The narration by Davina Porter is just so gorgeous!
As an aside, it is simply amazing how the author can invent a three-dimensional, new character and bring the reader along to "get it" on the spot.
I hope you do listen to this book and enjoy it.
The plots of the Isabel Dalhousie novels are subtle: more about human nature and interactions than action or events. That said, this one held together very well and kept me moving forward as interesting things were revealed and just when I (or Isabel) thought I knew something, it was likely to be revealed that maybe we were off base. Nicely done!
Oh, Isabel is always my favorite. I always listen to Porter's performances because her accent gives just the right flavor. To me, she IS Isabel.
I don't listen to this series to get an extreme reaction. I listen because getting inside Isabel's head, where most of the story takes place, reveals things to me about my own interior monologues, both generous and sometimes a tad too quick to intellectualize and draw conclusions.
Eagerly awaiting the next Isabel Dalhousie novel! Each gets better than the last.
I am an avid eclectic reader.
Another great story from Alexander McCall Smith. I enjoy Isabel's self dialogue she goes through more ethical problems in her when she should be listening to someone talk. This story has here again a Cat's delicatessen helping out when Cat is sick and staff has a problem.
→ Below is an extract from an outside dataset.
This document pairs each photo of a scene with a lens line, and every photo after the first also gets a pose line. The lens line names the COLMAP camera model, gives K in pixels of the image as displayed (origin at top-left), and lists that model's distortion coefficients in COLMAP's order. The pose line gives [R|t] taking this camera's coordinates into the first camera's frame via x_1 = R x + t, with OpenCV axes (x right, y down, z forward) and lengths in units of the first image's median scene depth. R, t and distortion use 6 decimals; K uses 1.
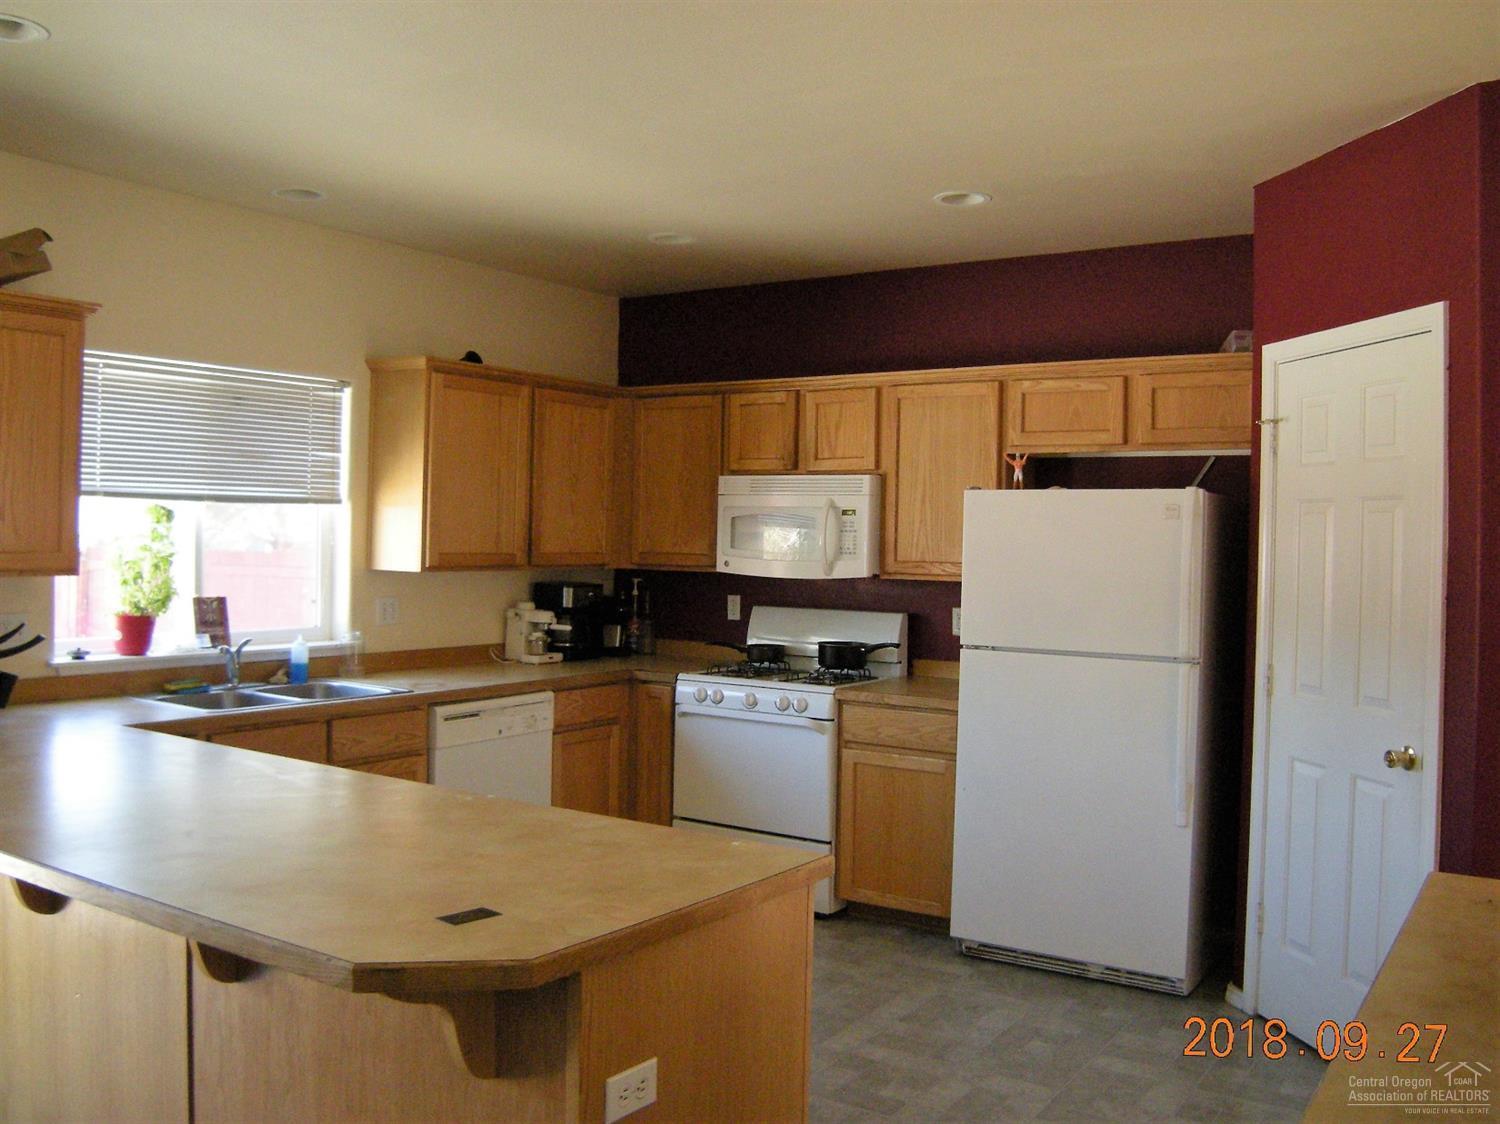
lens RADIAL K [[1287.2, 0, 750.0], [0, 1287.2, 562.0], [0, 0, 1]] dist [-0.104583, 0.010426]
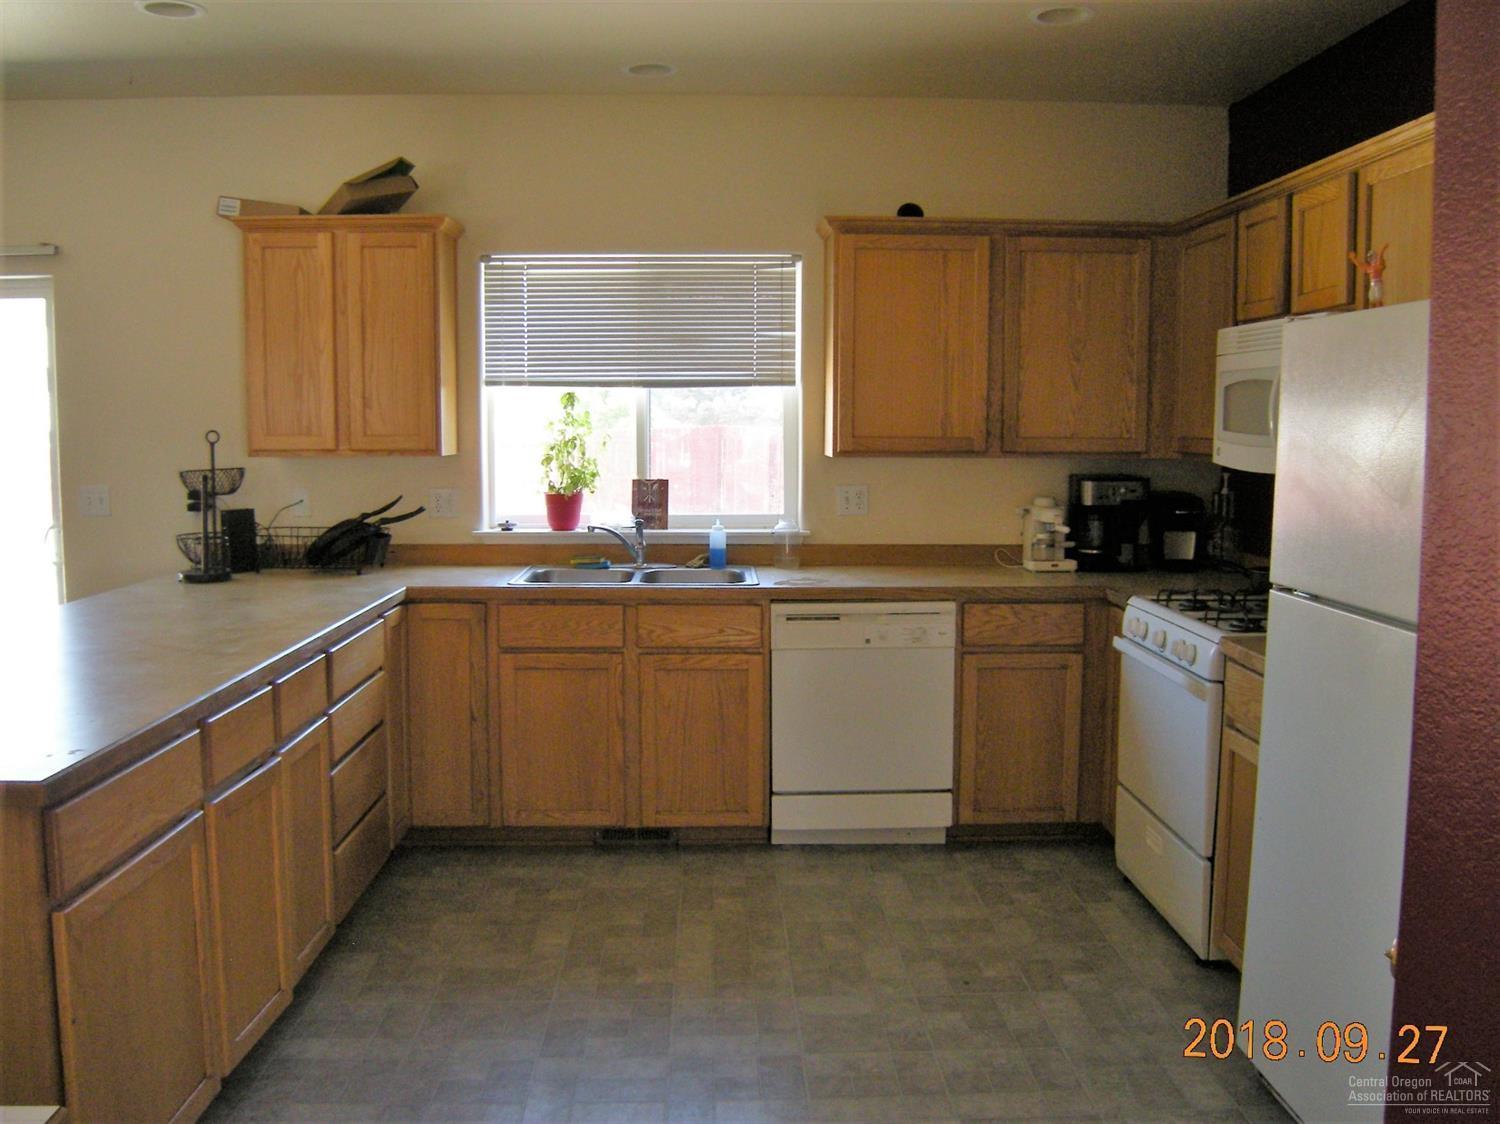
lens RADIAL K [[1287.2, 0, 750.0], [0, 1287.2, 562.0], [0, 0, 1]] dist [-0.104583, 0.010426]
pose [[0.591319, 0.071308, -0.803279, 0.450764], [-0.007803, 0.996542, 0.082720, 0.006878], [0.806400, -0.042645, 0.589831, 0.412864]]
Jami is busy with his music and Charlie is being taught mathematics by Grace which results in a problem with Isabel. Duncan Munrowe asks Isabel to help him recover his stolen painting by French artist Nicolas Poussin. Isabel can find the most unique ways of solving problems. Davina Porter and her slight Scottish accent is Isabel. She is a delight to listen to. Can not wait for the next book.
These books have the feeling of visiting with an old friend. We get to see the little ups and downs of Isabel's life, she dabbles in a puzzle of some sort, we check in with Grace, Charlie, Jaime and Kat- then we're done until our next visit over a cup of tea. Couldn't be better.
... Though with fewer twists and moral dilemmas than the others in this series. No ethical questions that require more than a brief consideration from Isabel, and she never gets herself into one of her famous pickles. I believe I read somewhere that these books are consolidations of serial installments McCall Smith wrote for "The Scotsman" newspaper. He may have been a little behind deadline on a couple of the episodes, here chapters, and they don't all have the richness and depth we've come to expect.
I love all of McCall Smith's Edinburgh novels. Besides being hugely entertaining they are all narrated by three of the greats in Audible's stable. Simon Prebble does the Corduroy Mansions series, Robert Ian Mackenzie the 44 Scotland Street series, and Davina Porter does Isabel Dalhousie. It's going to be a sad day if Audible ever casts a different narrator for Isabel, she's is pitch perfect.
The other two Edinburgh series are to be highly recommended as well, as they feature dogs, and I like dogs: Angus Lordie's dog Cyril (with the gold tooth) and Freddie de la Hay in Corduroy Mansions. Those series have, I believe, a richer cast of characters as well, ranging from hoodlums (Lard O'Connor) and precocious kids (Bertie).
A good read. At just over eight hours, it's just about perfect for a medium-range road trip.
I loved the book however the audio needs to be changed. I was constantly having to adjust the volume or just miss out on what was said. Loud then normal then what sounded like mumbling - voice was too low.
Everything! I love AMS!
I didn't. Read above.
I listen while I drive.
I love the author's clear and concise style. It is always fun to catch up with Isabel's life. I highly recommend the whole series!